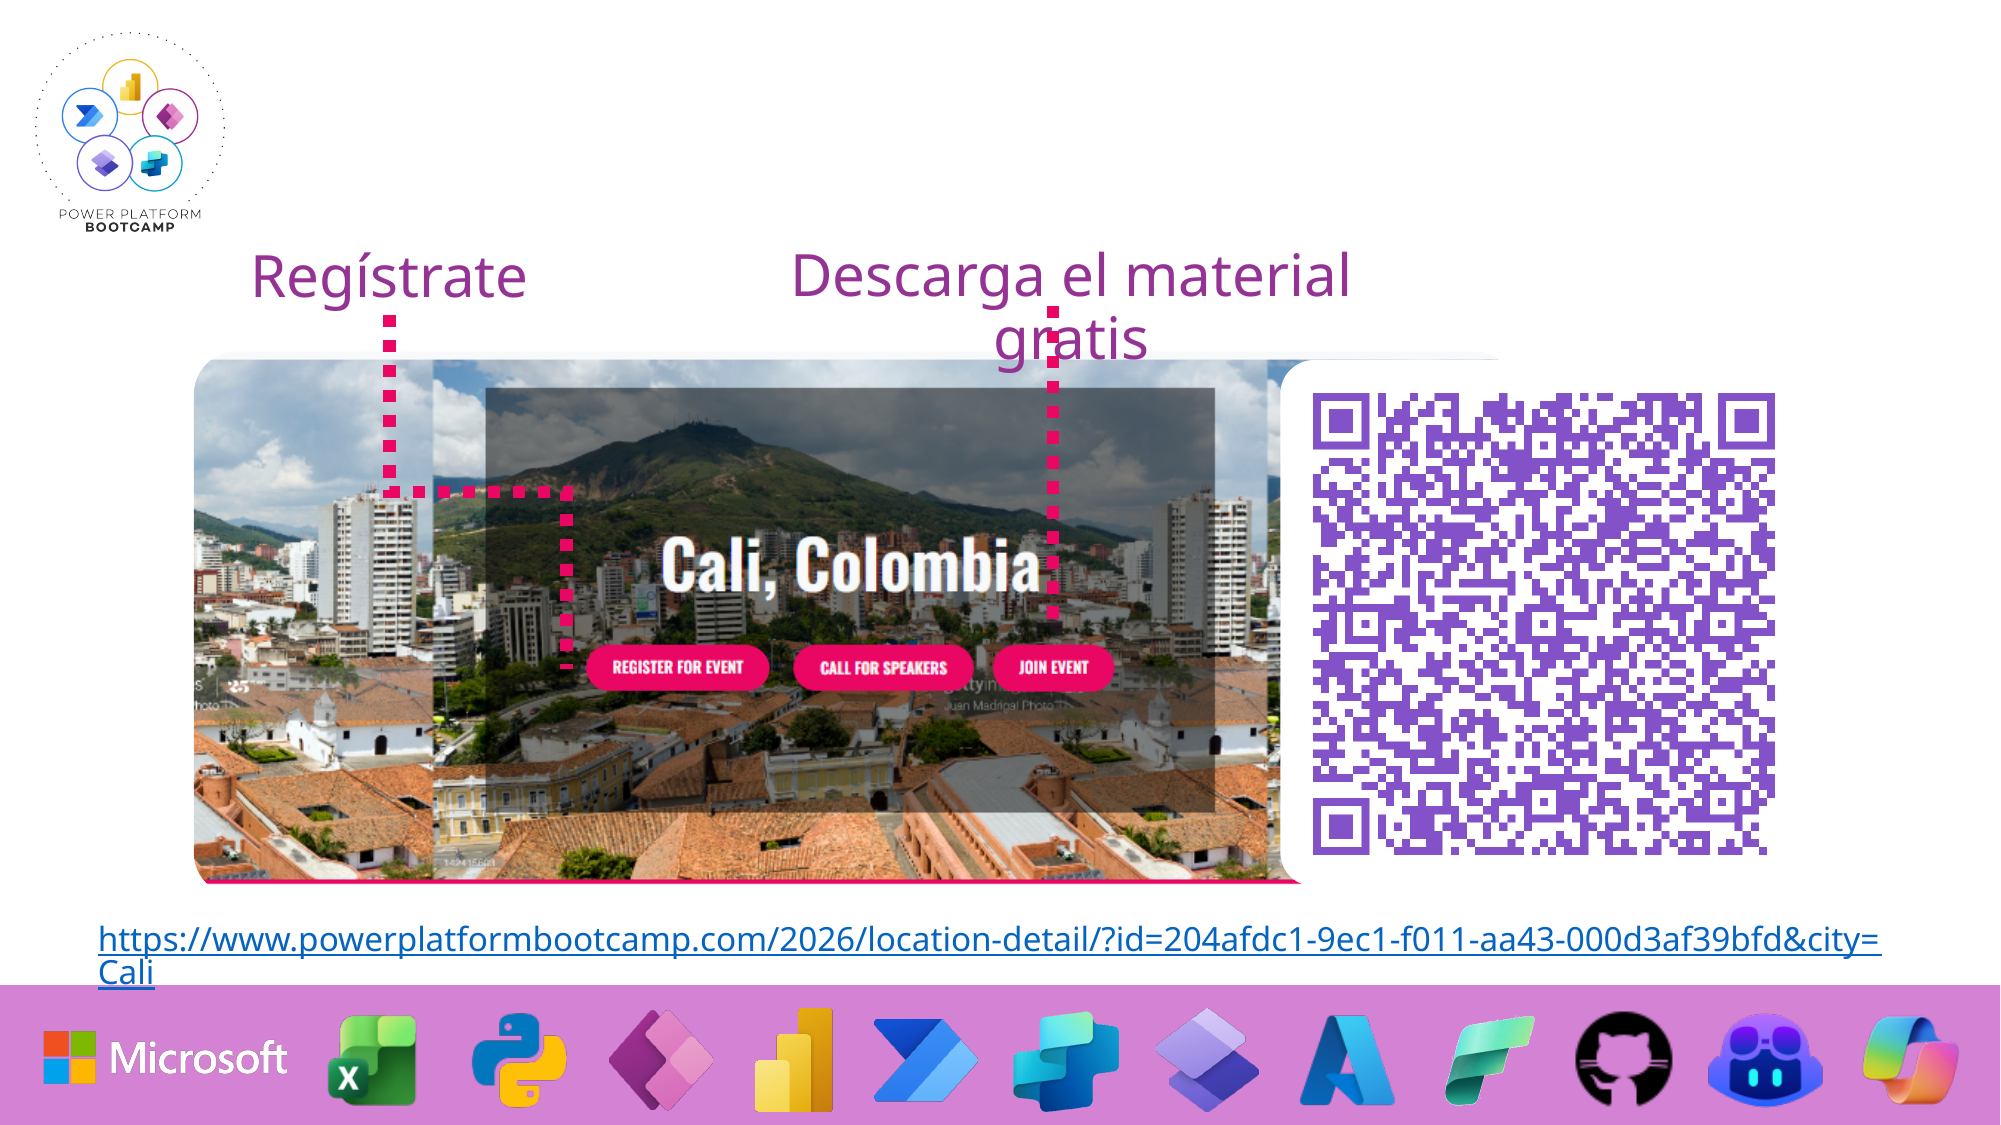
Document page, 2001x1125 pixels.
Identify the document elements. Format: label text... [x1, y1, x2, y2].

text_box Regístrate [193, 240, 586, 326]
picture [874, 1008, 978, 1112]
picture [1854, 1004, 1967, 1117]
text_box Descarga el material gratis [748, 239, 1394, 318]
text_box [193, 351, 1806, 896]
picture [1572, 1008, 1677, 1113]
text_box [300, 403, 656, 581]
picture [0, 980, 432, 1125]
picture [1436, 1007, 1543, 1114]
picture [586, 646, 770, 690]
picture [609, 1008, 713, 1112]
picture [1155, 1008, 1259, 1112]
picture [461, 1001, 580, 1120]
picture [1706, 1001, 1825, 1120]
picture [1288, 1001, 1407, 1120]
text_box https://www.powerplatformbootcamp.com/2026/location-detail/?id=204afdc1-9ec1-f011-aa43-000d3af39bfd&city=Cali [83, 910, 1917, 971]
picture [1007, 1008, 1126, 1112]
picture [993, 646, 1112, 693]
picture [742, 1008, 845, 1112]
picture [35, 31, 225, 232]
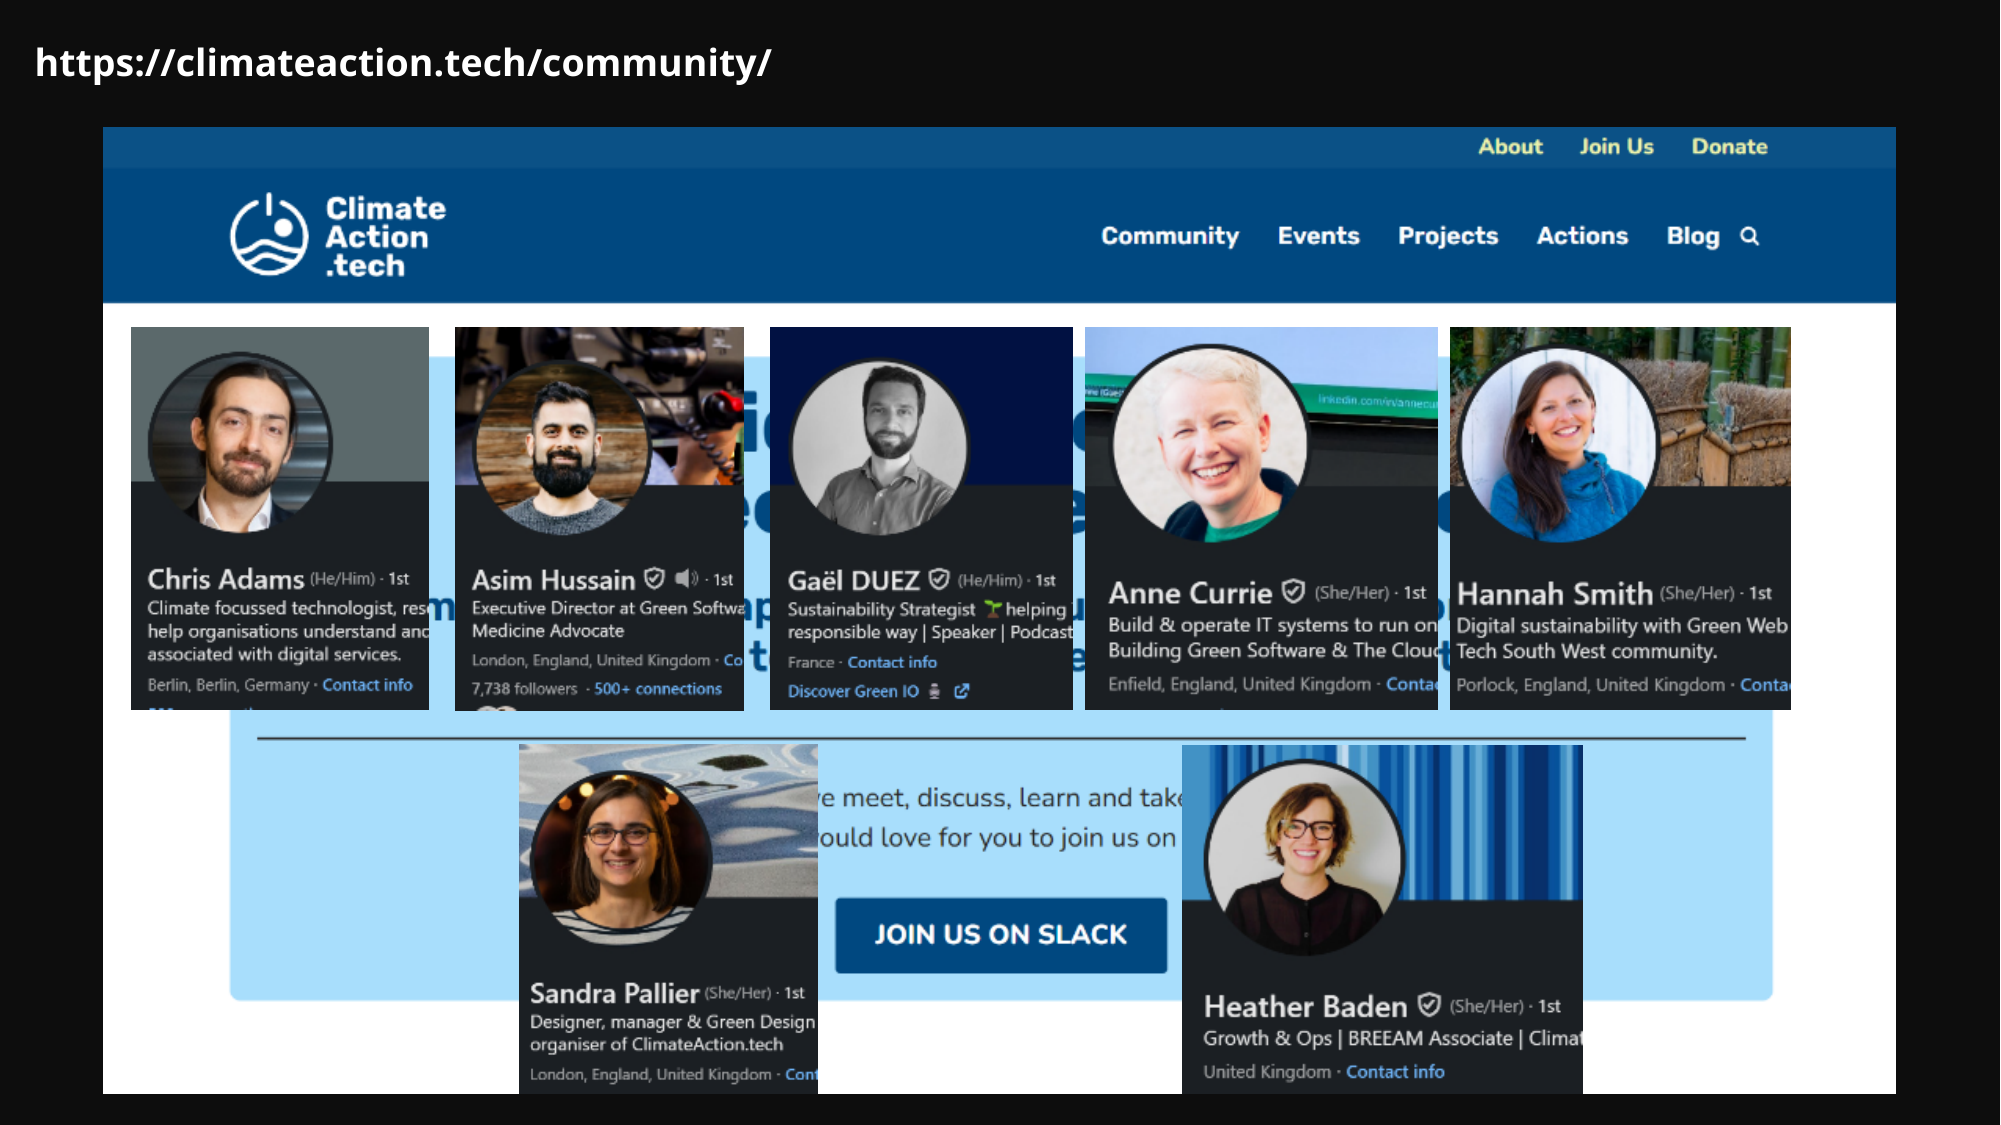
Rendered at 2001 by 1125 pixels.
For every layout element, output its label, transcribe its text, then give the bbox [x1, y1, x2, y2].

----------------------------------------

— WHAT IS BEING ASKED —
Except for pictures, copy the records above exactly.

— RESULT OF THE EXERCISE —
Document page, 2001x1125 pixels.
Identify the document elements. Format: label text... [x1, y1, x2, y2].

text_box Regístrate [193, 240, 586, 326]
picture [874, 1008, 978, 1112]
picture [1854, 1004, 1967, 1117]
text_box Descarga el material gratis [748, 239, 1394, 318]
text_box [193, 351, 1806, 896]
picture [1572, 1008, 1677, 1113]
text_box [300, 403, 656, 581]
picture [0, 980, 432, 1125]
picture [1436, 1007, 1543, 1114]
picture [586, 646, 770, 690]
picture [609, 1008, 713, 1112]
picture [1155, 1008, 1259, 1112]
picture [461, 1001, 580, 1120]
picture [1706, 1001, 1825, 1120]
picture [1288, 1001, 1407, 1120]
text_box https://www.powerplatformbootcamp.com/2026/location-detail/?id=204afdc1-9ec1-f011-aa43-000d3af39bfd&city=Cali [83, 910, 1917, 971]
picture [1007, 1008, 1126, 1112]
picture [993, 646, 1112, 693]
picture [742, 1008, 845, 1112]
picture [35, 31, 225, 232]
Rendered at 2001 by 1125 pixels.
For every layout element, output its label, transcribe its text, then give the bbox [x1, y1, x2, y2].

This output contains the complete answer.